Mikel Olaciregui, ex ejecutivo de la editorial vasca de EiTB, y director de festivales durante 2001-10, trabajó más discretamente tras bambalinas y dio forma a muchos de los sellos distintivos del festival actual. “Es Mikel quien va a Los Ángeles todos los años, hace conexiones con todas las industrias y realmente comienza a poner el festival en el mapa internacional”, señala Rebordinos.

Olaciregui también convence a los productores españoles para que muestren las películas en San Sebastian-en-Mas. A lo largo de tres décadas, la Clase A de la FIAPF ‘retirada’ en 1956, 1963 y 1980-1984, San Sebastián vaciló entre su condición de fiesta pública y convertirse en un evento especializado. El fuerte enfoque en América Latina y España le permite ser ambos.

Desde 2011, Repordinos se ha duplicado en la industria, lanzando el Foro de Coproducción Europa-América Latina y ahora la Conferencia de Inversores Creativos.
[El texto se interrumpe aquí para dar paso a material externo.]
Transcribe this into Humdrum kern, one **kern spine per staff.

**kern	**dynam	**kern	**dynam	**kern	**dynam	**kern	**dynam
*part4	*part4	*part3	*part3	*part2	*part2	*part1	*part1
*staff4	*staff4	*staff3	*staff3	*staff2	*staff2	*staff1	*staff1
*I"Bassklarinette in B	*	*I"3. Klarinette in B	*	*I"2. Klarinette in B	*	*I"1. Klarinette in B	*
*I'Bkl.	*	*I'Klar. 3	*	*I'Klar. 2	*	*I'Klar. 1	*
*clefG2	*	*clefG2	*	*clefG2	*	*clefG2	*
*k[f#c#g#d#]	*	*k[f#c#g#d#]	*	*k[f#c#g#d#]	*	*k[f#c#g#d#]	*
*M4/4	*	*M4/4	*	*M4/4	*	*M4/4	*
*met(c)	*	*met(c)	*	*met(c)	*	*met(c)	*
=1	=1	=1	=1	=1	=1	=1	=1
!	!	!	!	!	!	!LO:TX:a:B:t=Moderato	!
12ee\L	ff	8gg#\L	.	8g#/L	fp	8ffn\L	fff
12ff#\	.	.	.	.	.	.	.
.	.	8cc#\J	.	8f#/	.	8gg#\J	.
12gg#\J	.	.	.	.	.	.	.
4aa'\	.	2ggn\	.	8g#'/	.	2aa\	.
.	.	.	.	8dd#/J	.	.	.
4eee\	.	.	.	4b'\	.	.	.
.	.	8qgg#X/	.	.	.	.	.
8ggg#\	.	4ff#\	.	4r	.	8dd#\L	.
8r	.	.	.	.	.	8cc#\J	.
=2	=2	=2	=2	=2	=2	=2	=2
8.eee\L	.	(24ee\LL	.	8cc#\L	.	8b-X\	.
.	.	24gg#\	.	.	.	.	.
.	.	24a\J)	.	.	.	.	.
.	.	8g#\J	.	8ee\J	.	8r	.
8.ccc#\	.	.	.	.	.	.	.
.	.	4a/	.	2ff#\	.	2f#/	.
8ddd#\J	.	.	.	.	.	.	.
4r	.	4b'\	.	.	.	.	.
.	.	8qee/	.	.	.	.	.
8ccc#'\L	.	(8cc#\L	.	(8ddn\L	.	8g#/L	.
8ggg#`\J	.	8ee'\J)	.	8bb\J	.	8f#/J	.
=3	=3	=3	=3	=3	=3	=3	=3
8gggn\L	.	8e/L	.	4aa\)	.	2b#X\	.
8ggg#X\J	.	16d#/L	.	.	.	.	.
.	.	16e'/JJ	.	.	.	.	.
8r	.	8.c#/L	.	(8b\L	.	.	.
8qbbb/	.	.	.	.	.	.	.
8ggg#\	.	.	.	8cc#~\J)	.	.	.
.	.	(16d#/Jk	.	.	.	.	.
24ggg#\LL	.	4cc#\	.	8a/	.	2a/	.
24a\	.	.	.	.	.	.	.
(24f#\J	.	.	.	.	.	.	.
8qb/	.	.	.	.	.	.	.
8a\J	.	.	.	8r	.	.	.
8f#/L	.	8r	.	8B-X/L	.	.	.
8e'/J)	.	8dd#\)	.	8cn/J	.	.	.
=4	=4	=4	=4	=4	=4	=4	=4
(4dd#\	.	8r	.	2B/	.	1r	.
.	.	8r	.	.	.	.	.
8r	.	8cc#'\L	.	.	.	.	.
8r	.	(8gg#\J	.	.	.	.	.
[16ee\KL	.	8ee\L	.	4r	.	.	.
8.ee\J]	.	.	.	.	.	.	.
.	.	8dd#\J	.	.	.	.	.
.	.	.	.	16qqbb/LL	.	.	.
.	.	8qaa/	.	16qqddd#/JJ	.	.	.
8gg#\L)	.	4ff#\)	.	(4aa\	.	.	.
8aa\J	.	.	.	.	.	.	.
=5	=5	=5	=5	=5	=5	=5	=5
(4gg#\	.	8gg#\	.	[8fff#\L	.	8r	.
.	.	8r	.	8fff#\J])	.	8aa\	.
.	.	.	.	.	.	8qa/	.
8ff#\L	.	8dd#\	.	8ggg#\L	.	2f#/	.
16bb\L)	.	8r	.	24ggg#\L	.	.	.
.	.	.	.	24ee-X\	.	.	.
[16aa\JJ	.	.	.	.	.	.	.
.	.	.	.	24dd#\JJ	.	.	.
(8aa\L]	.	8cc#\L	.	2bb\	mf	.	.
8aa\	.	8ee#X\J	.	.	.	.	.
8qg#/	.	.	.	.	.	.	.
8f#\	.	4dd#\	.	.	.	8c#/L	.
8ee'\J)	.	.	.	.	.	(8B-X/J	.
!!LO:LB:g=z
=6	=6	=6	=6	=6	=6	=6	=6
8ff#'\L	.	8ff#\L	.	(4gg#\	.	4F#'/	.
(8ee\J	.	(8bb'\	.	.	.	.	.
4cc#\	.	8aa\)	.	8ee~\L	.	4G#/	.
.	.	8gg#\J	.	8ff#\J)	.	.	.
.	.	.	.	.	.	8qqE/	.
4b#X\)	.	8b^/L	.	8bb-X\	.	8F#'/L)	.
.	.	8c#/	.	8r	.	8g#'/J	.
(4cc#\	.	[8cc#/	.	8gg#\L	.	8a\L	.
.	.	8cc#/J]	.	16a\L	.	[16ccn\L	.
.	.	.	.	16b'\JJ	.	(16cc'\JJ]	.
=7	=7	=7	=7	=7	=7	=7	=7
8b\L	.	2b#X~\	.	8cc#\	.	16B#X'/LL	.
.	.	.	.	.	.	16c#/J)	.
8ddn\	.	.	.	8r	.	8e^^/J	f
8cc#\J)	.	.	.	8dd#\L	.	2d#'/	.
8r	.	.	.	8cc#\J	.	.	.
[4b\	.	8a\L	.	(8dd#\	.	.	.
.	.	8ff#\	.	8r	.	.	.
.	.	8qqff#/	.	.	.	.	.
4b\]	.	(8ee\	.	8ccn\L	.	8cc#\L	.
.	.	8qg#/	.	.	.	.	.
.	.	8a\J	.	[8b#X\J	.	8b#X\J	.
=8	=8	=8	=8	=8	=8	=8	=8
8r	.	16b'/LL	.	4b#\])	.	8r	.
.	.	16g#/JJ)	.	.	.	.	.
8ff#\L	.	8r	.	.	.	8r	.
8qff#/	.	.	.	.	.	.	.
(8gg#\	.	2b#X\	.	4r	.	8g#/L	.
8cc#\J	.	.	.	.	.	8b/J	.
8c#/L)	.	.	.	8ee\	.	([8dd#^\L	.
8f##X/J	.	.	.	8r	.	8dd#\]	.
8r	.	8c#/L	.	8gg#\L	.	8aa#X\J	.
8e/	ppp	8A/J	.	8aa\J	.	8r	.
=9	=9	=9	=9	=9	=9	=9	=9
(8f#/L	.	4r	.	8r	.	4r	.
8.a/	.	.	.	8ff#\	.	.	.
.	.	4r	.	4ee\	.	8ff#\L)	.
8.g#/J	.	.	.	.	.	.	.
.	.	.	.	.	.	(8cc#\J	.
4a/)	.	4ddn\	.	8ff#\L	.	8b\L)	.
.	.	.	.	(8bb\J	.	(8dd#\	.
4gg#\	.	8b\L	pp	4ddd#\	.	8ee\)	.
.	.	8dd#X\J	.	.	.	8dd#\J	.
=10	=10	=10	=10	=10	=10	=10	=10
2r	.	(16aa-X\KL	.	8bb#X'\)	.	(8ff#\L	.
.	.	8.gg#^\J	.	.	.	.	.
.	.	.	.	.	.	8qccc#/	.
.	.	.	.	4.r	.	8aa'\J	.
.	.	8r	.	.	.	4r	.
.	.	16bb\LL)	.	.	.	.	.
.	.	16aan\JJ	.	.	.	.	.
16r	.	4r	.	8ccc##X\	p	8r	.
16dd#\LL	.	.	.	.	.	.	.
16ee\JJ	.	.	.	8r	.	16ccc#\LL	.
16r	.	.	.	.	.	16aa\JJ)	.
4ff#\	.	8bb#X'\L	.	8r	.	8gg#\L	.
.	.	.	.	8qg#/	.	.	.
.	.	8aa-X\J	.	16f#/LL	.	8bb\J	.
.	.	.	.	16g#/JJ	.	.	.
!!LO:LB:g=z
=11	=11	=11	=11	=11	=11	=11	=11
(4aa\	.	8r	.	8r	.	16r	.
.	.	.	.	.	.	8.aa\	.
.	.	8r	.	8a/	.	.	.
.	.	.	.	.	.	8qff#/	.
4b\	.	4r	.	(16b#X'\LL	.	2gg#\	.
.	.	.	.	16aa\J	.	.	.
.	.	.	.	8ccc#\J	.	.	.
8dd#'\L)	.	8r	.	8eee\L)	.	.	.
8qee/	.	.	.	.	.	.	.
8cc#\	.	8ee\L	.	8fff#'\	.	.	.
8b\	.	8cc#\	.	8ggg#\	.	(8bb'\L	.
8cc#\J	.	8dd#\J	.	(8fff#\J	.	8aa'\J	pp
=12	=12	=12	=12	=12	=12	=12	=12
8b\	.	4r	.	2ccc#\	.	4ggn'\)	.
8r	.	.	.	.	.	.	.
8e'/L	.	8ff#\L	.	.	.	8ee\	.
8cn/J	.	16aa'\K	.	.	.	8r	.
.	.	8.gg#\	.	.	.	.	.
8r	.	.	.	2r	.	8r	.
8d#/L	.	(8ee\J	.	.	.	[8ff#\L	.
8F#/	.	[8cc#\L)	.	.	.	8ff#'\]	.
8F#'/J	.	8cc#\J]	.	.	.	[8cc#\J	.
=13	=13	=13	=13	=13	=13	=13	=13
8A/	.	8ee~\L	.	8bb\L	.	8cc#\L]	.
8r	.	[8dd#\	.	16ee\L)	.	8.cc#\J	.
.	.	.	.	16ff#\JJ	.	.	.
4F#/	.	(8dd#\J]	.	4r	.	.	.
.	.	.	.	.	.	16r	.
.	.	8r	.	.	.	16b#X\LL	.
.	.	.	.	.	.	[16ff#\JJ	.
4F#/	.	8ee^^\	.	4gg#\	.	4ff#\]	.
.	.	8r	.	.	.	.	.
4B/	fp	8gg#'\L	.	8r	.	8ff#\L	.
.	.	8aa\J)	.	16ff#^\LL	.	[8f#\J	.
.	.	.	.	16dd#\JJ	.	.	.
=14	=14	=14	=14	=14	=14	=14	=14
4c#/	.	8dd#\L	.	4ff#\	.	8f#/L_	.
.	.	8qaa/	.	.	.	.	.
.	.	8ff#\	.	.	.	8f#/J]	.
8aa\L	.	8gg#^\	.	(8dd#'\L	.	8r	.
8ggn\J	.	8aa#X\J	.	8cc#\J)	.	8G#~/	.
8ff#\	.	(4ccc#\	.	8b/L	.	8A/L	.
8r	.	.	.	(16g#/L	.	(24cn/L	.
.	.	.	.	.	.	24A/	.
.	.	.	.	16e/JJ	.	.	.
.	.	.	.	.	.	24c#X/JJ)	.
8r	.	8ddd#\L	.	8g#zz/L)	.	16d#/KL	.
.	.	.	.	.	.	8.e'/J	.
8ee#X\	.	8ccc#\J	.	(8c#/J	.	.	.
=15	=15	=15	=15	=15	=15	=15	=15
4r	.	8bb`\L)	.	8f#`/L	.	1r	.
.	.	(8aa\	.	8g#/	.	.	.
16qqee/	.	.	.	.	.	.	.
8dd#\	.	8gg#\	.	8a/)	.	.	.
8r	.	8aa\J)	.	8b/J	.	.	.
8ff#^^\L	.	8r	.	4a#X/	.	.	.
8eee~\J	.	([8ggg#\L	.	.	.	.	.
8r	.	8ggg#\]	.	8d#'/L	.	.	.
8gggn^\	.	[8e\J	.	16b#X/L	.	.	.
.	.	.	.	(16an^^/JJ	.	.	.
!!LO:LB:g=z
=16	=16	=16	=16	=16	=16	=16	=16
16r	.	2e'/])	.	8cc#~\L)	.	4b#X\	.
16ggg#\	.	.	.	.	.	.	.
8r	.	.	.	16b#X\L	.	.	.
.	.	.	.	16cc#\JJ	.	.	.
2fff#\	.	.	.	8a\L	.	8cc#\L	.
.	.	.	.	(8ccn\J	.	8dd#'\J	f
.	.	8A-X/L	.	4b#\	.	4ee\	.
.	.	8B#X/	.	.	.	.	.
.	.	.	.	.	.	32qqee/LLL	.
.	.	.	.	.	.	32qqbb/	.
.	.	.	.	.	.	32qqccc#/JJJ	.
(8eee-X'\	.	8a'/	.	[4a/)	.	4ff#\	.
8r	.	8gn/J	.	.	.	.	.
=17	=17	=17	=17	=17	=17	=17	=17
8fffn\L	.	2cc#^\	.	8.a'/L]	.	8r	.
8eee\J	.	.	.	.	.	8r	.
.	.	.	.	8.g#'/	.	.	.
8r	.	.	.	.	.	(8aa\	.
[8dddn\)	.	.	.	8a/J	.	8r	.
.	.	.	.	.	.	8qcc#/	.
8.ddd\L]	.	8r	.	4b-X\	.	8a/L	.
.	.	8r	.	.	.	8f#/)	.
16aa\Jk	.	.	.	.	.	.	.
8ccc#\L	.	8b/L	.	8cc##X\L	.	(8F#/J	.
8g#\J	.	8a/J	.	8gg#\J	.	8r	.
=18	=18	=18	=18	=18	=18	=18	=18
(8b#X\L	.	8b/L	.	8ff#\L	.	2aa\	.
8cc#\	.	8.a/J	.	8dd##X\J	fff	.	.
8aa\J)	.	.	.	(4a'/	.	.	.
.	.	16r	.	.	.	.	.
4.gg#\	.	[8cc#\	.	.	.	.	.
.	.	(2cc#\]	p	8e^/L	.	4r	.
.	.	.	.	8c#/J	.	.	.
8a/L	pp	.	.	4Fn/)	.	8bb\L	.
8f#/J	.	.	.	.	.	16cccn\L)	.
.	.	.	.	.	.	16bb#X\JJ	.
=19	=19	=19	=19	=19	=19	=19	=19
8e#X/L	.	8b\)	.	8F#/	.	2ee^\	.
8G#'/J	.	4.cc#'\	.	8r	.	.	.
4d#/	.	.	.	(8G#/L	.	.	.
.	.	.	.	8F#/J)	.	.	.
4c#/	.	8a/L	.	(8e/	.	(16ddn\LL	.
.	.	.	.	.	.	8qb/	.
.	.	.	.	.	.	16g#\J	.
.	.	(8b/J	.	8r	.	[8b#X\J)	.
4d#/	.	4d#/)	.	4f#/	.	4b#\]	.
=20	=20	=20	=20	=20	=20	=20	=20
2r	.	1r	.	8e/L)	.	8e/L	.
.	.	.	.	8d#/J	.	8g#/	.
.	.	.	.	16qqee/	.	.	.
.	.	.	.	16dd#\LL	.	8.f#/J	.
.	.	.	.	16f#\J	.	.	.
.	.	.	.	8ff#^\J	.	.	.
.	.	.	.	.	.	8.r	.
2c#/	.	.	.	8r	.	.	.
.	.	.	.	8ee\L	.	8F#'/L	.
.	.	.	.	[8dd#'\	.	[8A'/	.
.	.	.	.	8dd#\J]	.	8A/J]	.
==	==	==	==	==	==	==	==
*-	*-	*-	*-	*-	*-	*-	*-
Señaló que la asistencia de la industria se había triplicado a 1.800 delegados desde 2011.

Una vez que un evento de 10 días, San Sebastián ahora es parte del fértil centro de cine televisivo de la ciudad con el Centro Cultural Tabacalera y la Filmoteca Vasca, que lanzó la incubadora Ecosmera Briac en 2015 y Elias Quirjeta Zen Escola dos años después. El título de la Quincena fue desarrollado para los responsables de Cannes “Agua”, “Suro” y “Pornomelancholy”, ambos en la competición de San Sebastián 2022, en Ikusimira Berriak.

Celebrando su 70 edición, San Sebastián se encuentra ahora en un lugar impactante, y no solo por su ubicación: aliado de Cannes en la pandemia y en Ventana Sur; El festival de cine más importante del mundo de habla hispana; el evento cultural más importante de España según las encuestas de opinión anuales; Parte de un vibrante centro de cine y televisión durante todo el año en San Sebastián; Uno de los pilares del plan de ayuda federal de España de 1.600 millones de dólares.

La gran pregunta, admite Rebordinos, no es, como bajo Franco, si San Sebastián sobrevivirá, sino cómo puede crecer más en el futuro.